| ACTIVITY |
Reproduce every line of the data below word for word, without changing anything.

(Collection entries)
■ ■ ■ ■

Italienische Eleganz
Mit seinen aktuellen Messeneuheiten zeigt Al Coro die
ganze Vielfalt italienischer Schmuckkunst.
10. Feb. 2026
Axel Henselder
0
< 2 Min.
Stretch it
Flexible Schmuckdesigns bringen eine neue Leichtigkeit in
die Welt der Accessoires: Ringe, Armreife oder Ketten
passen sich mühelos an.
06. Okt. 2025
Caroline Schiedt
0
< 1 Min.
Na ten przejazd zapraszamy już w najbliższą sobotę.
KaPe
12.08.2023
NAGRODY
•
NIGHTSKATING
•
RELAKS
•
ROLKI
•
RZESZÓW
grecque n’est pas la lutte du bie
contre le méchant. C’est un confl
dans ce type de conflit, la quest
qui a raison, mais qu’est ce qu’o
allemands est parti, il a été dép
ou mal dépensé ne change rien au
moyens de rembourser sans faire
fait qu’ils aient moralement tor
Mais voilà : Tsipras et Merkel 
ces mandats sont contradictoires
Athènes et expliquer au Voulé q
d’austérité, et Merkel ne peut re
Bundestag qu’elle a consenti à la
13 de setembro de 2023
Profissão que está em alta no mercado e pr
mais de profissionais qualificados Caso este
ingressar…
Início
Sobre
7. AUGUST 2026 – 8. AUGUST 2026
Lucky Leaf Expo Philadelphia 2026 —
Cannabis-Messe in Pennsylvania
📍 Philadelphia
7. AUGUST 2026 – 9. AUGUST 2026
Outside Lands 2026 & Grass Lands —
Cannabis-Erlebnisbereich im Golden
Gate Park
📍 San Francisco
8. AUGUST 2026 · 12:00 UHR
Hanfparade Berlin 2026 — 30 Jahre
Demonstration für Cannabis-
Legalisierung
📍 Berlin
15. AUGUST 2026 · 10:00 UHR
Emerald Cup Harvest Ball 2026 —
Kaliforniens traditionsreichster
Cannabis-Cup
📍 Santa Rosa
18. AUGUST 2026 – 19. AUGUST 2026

■ ■ ■ ■

| EXERCISE SOLUTION |
Italienische Eleganz
Mit seinen aktuellen Messeneuheiten zeigt Al Coro die
ganze Vielfalt italienischer Schmuckkunst.
10. Feb. 2026
Axel Henselder
0
< 2 Min.
Stretch it
Flexible Schmuckdesigns bringen eine neue Leichtigkeit in
die Welt der Accessoires: Ringe, Armreife oder Ketten
passen sich mühelos an.
06. Okt. 2025
Caroline Schiedt
0
< 1 Min.
Na ten przejazd zapraszamy już w najbliższą sobotę.
KaPe
12.08.2023
NAGRODY
•
NIGHTSKATING
•
RELAKS
•
ROLKI
•
RZESZÓW
grecque n’est pas la lutte du bie
contre le méchant. C’est un confl
dans ce type de conflit, la quest
qui a raison, mais qu’est ce qu’o
allemands est parti, il a été dép
ou mal dépensé ne change rien au
moyens de rembourser sans faire
fait qu’ils aient moralement tor
Mais voilà : Tsipras et Merkel 
ces mandats sont contradictoires
Athènes et expliquer au Voulé q
d’austérité, et Merkel ne peut re
Bundestag qu’elle a consenti à la
13 de setembro de 2023
Profissão que está em alta no mercado e pr
mais de profissionais qualificados Caso este
ingressar…
Início
Sobre
7. AUGUST 2026 – 8. AUGUST 2026
Lucky Leaf Expo Philadelphia 2026 —
Cannabis-Messe in Pennsylvania
📍 Philadelphia
7. AUGUST 2026 – 9. AUGUST 2026
Outside Lands 2026 & Grass Lands —
Cannabis-Erlebnisbereich im Golden
Gate Park
📍 San Francisco
8. AUGUST 2026 · 12:00 UHR
Hanfparade Berlin 2026 — 30 Jahre
Demonstration für Cannabis-
Legalisierung
📍 Berlin
15. AUGUST 2026 · 10:00 UHR
Emerald Cup Harvest Ball 2026 —
Kaliforniens traditionsreichster
Cannabis-Cup
📍 Santa Rosa
18. AUGUST 2026 – 19. AUGUST 2026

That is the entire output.